Byline: Kelly Strange

Watching her son walk through the school gates, Stacey Winfindale bit her nails anxiously. He turned around and gave her his bravest smile, but she knew deep down that his tummy was doing somersaults, just like hers.

Stacey, 37, experienced the same torment every morning ever since a bully beat up Jed, 14, last year.

"When the school phoned me I could hardly believe it," she says.

"He was as white as a sheet and crying like a little boy. He didn't understand why they picked on him. When we got home I sat him down and asked what happened."

Jed was in his technology class at Maltby Academy in Rotherham, South Yorkshire, when a classmate started misbehaving.

The teacher sent him out and as he went to get help, the boy came back in and turned on Jed, while the other pupils sat in shock.

After he'd battered Jed, he simply walked out of the class, leaving Jed in a heap on the floor.

"He had bruised arms and ribs and his neck and shoulders were swollen," says Stacey, a barmaid and a cleaner, who was even more furious when the boy was only suspended for two days.

"Two days is nothing," she says. There was no way Jed could go back to school while that bully was still there so I kicked up a stink and eventually they excluded him.

"But it was still weeks before Jed could return. He'd wake up in the middle of the night crying and screaming, 'leave me alone'.

"The school should have done more. They didn't even give him first aid and I had to phone them to get an explanation. So I decided to take legal action."

In September, Rotherham Borough Council was ordered to pay a four-figure sum for negligence and breach of statutory duty, making Jed the first child in the country to receive compensation after being attacked by a bully.

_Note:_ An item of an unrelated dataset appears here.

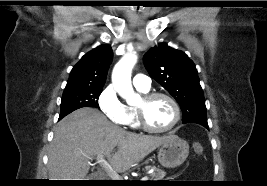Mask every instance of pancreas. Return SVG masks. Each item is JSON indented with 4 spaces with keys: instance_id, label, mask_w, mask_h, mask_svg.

"I'm proud that I stood up for Jed," says Stacey. "But then things got worse. When he went back to school the bully's mates turned on him.

"They blamed him for their friend getting kicked out and called him names. I had to walk him to school to make sure he didn't get beaten up, but there was nothing I could do once he was inside."

Jed would meet up with his big sister Chloe, 15, at lunchtime, but the bullies targeted her, too.

"They sent her threatening text messages and spread rumours about her," says Stacey.

"Then my younger two, Caitlin, eight, and Benjamin, five, were sworn and shouted at while I walked them to primary school.

"It got to the point where all four of my kids were scared of going to school.

"I wrote to both and had a meeting with the head and the governors at the academy, but nothing was done."

Eventually, Stacey removed all her children from school and says they won't return until she's satisfied they're safe.

"I've had to rearrange my shifts at work so I can teach them at home," she says.

"They're much happier, but they should be at school. Chloe should be studying for her GCSEs."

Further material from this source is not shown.